[PROMPT] A faithful copy of each entry below is expected, with the images removed.

PROVIDED DATA: Begin

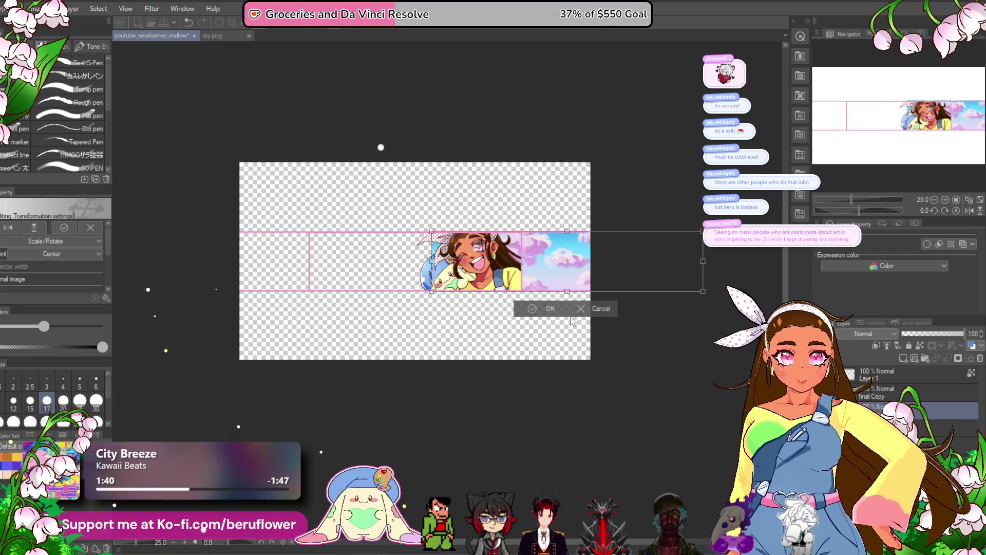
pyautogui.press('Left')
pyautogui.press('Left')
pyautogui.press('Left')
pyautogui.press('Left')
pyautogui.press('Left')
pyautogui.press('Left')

PROVIDED DATA: End

[RESPONSE BOX]
pyautogui.press('Left')
pyautogui.press('Left')
pyautogui.press('Left')
pyautogui.press('Left')
pyautogui.press('Left')
pyautogui.press('Left')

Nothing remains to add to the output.